Goal of the exercise
Find the line containing "notebook: present [717,660,838,706]" in the data below, then output that line and each one after it exactly, with nothing else.
----- Provided data -----
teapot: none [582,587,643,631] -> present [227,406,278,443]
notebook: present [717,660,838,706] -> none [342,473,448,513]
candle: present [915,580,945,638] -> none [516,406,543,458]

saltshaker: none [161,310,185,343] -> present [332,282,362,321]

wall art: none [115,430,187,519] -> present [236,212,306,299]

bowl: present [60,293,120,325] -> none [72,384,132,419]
-----
Solution to this exercise
notebook: present [717,660,838,706] -> none [342,473,448,513]
candle: present [915,580,945,638] -> none [516,406,543,458]

saltshaker: none [161,310,185,343] -> present [332,282,362,321]

wall art: none [115,430,187,519] -> present [236,212,306,299]

bowl: present [60,293,120,325] -> none [72,384,132,419]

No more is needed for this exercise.